From the data below, copy out every line in which the word "less" occurs.

________

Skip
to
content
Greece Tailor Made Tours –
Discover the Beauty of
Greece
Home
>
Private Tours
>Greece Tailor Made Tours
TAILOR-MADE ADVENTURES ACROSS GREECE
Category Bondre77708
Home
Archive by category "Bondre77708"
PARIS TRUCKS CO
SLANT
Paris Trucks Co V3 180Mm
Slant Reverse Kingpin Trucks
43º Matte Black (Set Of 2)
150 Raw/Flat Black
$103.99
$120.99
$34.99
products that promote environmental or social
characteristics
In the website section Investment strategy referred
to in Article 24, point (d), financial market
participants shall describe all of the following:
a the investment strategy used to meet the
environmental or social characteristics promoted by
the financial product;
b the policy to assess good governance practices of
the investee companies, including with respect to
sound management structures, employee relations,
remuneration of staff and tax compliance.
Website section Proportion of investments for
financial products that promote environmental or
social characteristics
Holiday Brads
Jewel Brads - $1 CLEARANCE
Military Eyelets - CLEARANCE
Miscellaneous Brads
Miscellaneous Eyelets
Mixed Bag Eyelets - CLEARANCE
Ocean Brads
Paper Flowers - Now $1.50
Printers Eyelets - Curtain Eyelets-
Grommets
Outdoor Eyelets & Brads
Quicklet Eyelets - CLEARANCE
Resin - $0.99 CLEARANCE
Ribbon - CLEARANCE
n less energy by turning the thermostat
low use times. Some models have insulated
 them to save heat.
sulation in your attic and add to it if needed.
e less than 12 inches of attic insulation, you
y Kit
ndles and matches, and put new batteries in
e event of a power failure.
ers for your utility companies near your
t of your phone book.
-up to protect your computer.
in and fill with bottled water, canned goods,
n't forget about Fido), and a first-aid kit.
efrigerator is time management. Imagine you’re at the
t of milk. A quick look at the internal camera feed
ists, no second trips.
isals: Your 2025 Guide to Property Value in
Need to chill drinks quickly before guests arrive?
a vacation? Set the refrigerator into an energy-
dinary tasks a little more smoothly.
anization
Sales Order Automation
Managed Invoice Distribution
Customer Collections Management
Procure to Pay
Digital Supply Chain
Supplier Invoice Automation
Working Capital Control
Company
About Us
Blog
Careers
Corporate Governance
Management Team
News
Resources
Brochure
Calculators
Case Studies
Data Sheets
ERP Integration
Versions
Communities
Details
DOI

________

● **Answer box**:
n less energy by turning the thermostat
e less than 12 inches of attic insulation, you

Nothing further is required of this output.